I got essentially the following PM today, and I thought I'd share my response with everyone and possibly paste it into the OP of this sticky:
So far I haven't been able to come up with a Thread worthy of being included in the Reference section. If you don't mind me asking, what am I doing wrong? How is a Thread judged good enough to be saved in the Reference Section?
Since I'm the curator that seems to be the quickest to pull the transfer topic trigger, I guess if one of your topics were to be transferred it'd probably be by me, and I'm human and that makes the decision a bit subjective.
As such I'd say that the criteria for topics I transfer are:
- A worthy topic has to somehow come to my attention after it gets auto-locked but before it gets auto-deleted or
- Is a "Reference" that can be expected to require maintenance by the OP (Original Post) as new books come out. I.E. a "list" of things in the series. Then it usually gets transferred before the auto-lock.
- The topic must somehow be significant in my best (not perfect) judgment.
Things relevant to "significance:"- Novelty: Something I'm pretty sure is an entirely new idea. Of course it also has to be relevant. The most pure example of this is the Lacuna = Tooth fairy theory.
- If it is a good representation of, or advances a popular topic. I.E. I think someone deliberately crafted a Simon=Cowl topic for the DFRC They did a good job with the presentation and development (discussed below) and it was a popular theory that we didn't have an archived representation of to point new members at so it got transferred (I think). I think I've transferred several Little Chicago threads that theorized from a relevantly different angle because of how they "advanced" the topic.

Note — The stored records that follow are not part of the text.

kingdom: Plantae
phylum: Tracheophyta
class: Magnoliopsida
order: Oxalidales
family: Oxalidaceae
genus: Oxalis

- Presentation: Formatting matters, so if I have a choice between 2 topics that say the same thing but one is a single paragraph with no line brakes, while another one with the same conclusions has all the thoughts in bullet form with nice bolded headers for each sub section, the latter will get the transfer.

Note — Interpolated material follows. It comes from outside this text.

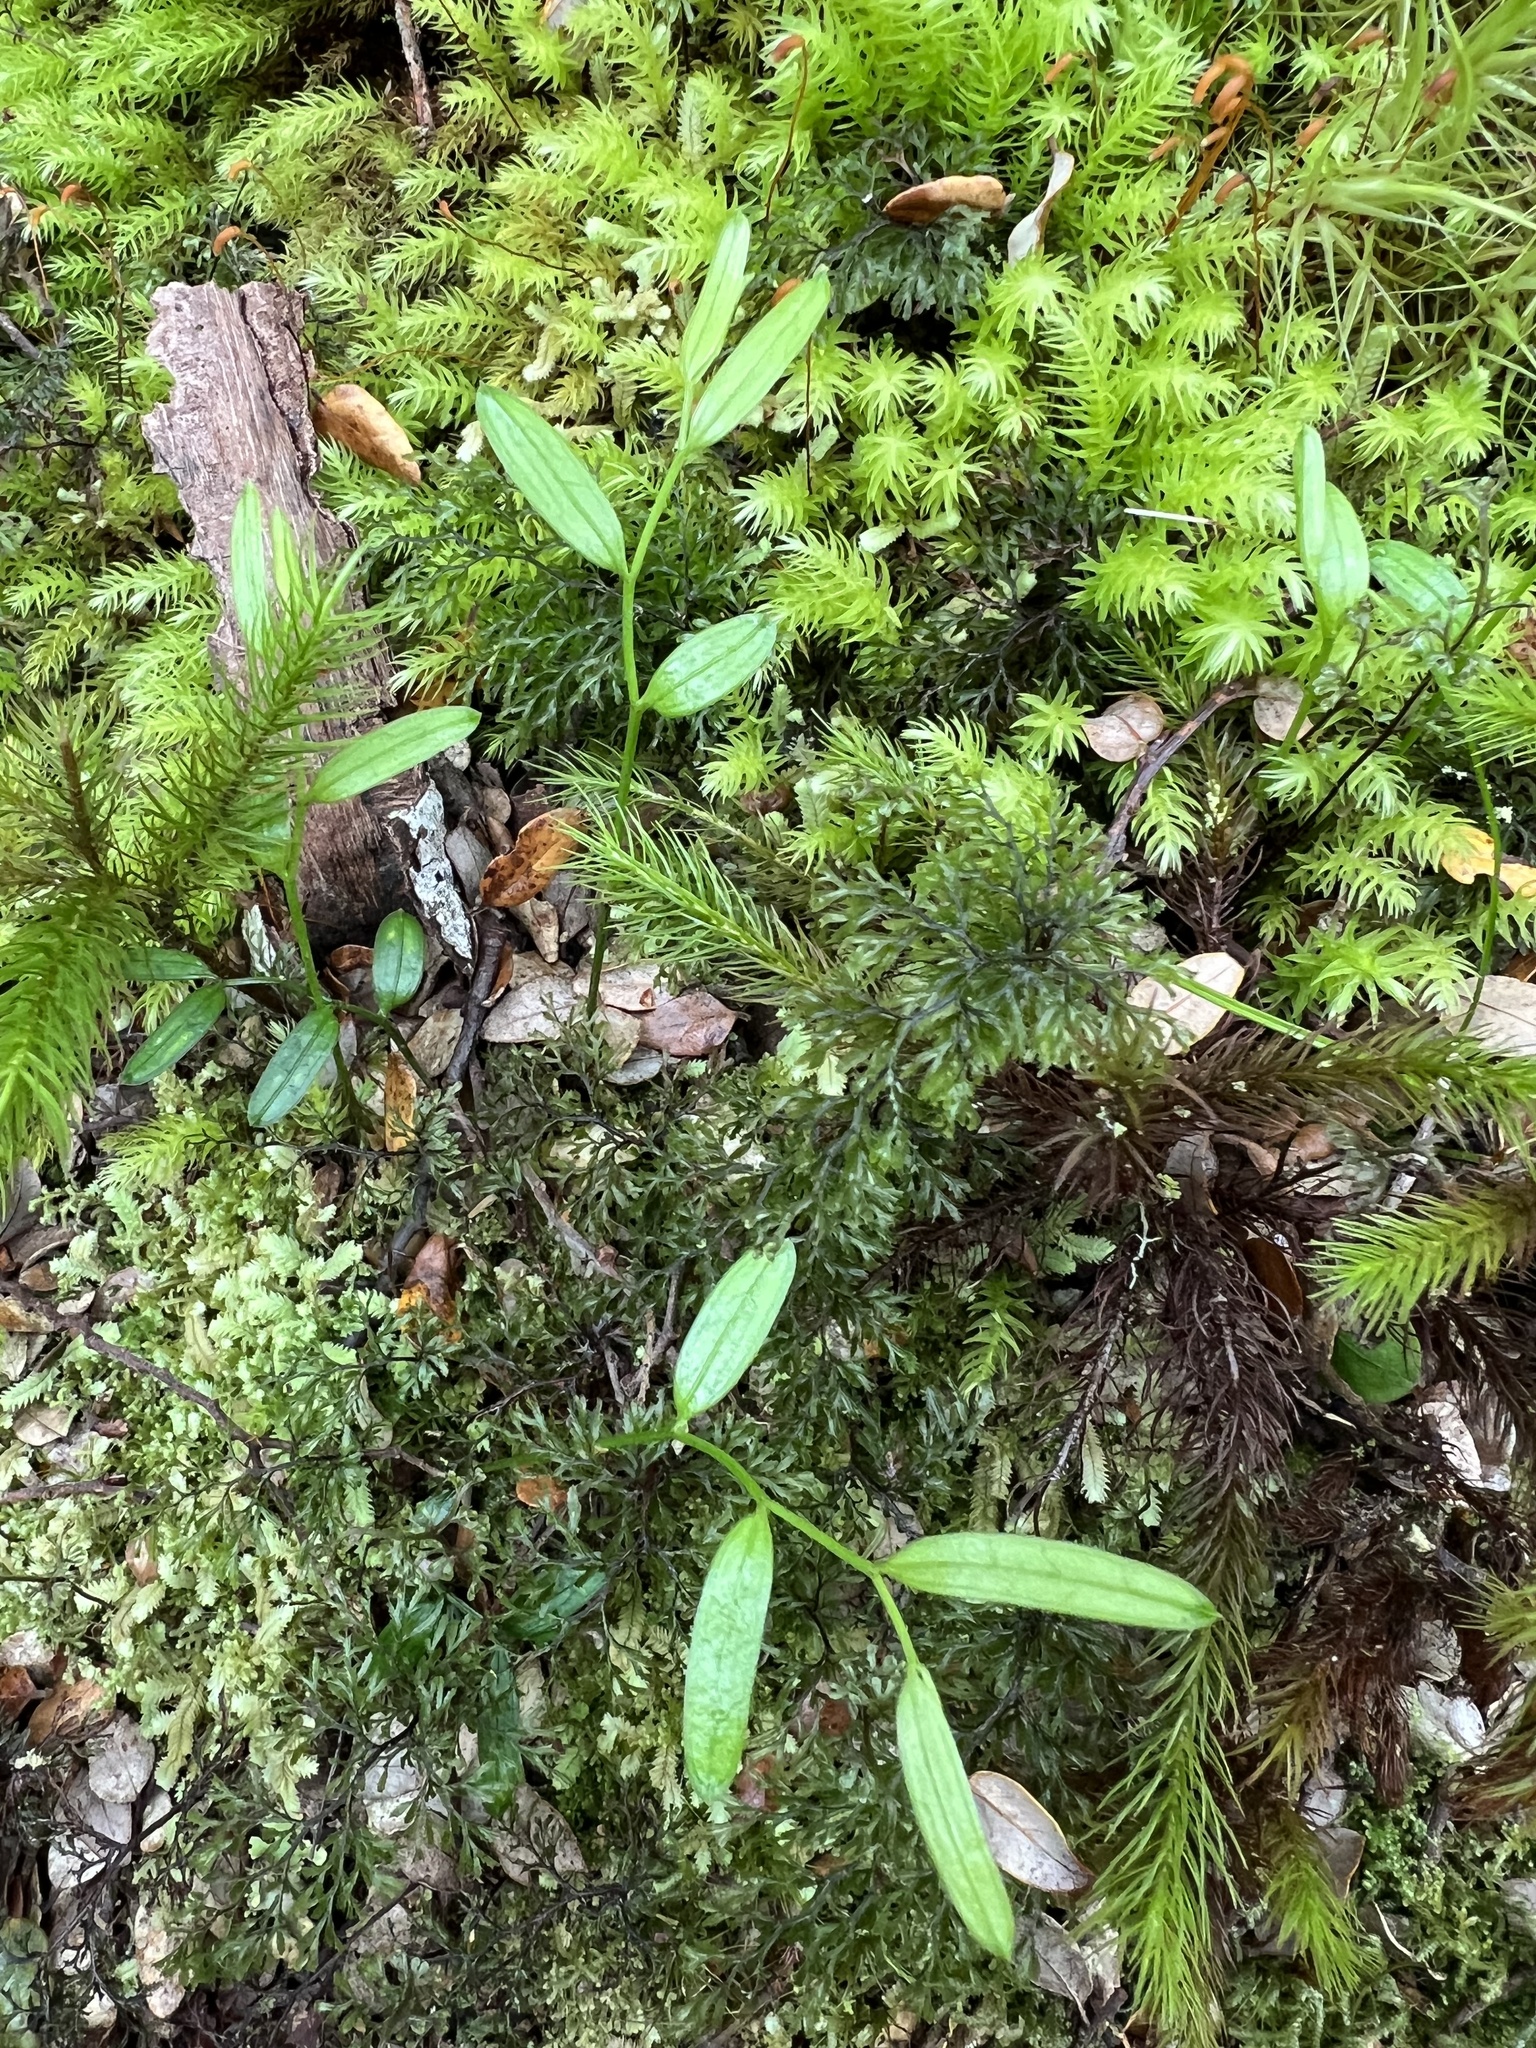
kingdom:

- Development: Between two topics, if one includes things like "I remember a WoJ that implies x" or "I remember book Y saying this particular detail" while the other quotes the actual relevant WoJ's or book excerpt, I'll chose the one with quotes.
- References: External mythology and stuff that could have influenced Jim's creation of the DF also adds relevance to a topic becoming a reference topic since it brings material to our table that many of us may otherwise be unaware of. Links to sources and pictures and stuff really get my attention too. Take a look in the DFRC, and you will find references to Yeats, quotes from Wikipedia on the Battle of Hastings, and may discussions on various myths that Mac could be from with relevant references. Heck, I've got a topic that utilizes a Feynman Diagram to illustrate the relationships between the Fae mantles.
- Substance/meatiness: If a topic OP consists of just a 1 line question, unless some serious development progresses in the later comments, I probably won't transfer it because it's the conclusions that tend to carry the most weight for me, not the questions. Plus, see my first criteria. It's harder for a topic to get my attention after it's locked if the significance is in the replies rather than the original post.
Let me revisit the "it has to come to my attention" part. This is probably the most arbitrary part of my evaluating potential topics, because I'm not always active, and how something gets my attention can vary, but some rather subjective/arbitrary things influence it (Such as if I take a brake from participating on the forums). But in addition to that, there have been plenty of times when I went on an active prowl looking for new topics to transfer, and part of my method was to go to the profiles of forum posters who have a history of generating topics that I'd transferred in the past (There is a "topics" tab in the show posts page of everyone's profile). This ends up biasing things towards those that have already made contributions though. But I do post in the suggest topics sticky asking for suggestions as well.
Another way topics come to my attention is when I'm researching the forums using the search function to find a post I remember someone making that I want to use in my response to someone's current topic. This happened today, in that Griff listed his WAGs and I searched for one I remember him generating topics on. I saw that the topic he generated was well presented and developed, referenced interesting external mythos, and came to significant conclusions. Although the version I transferred wasn't in itself novel, it was novel relatively recently, and wasn't represented in the DFRC. The search also pointed me at a slightly older topic Eldest Gruff generated that had even more polish and meat to it and I transferred that one as well.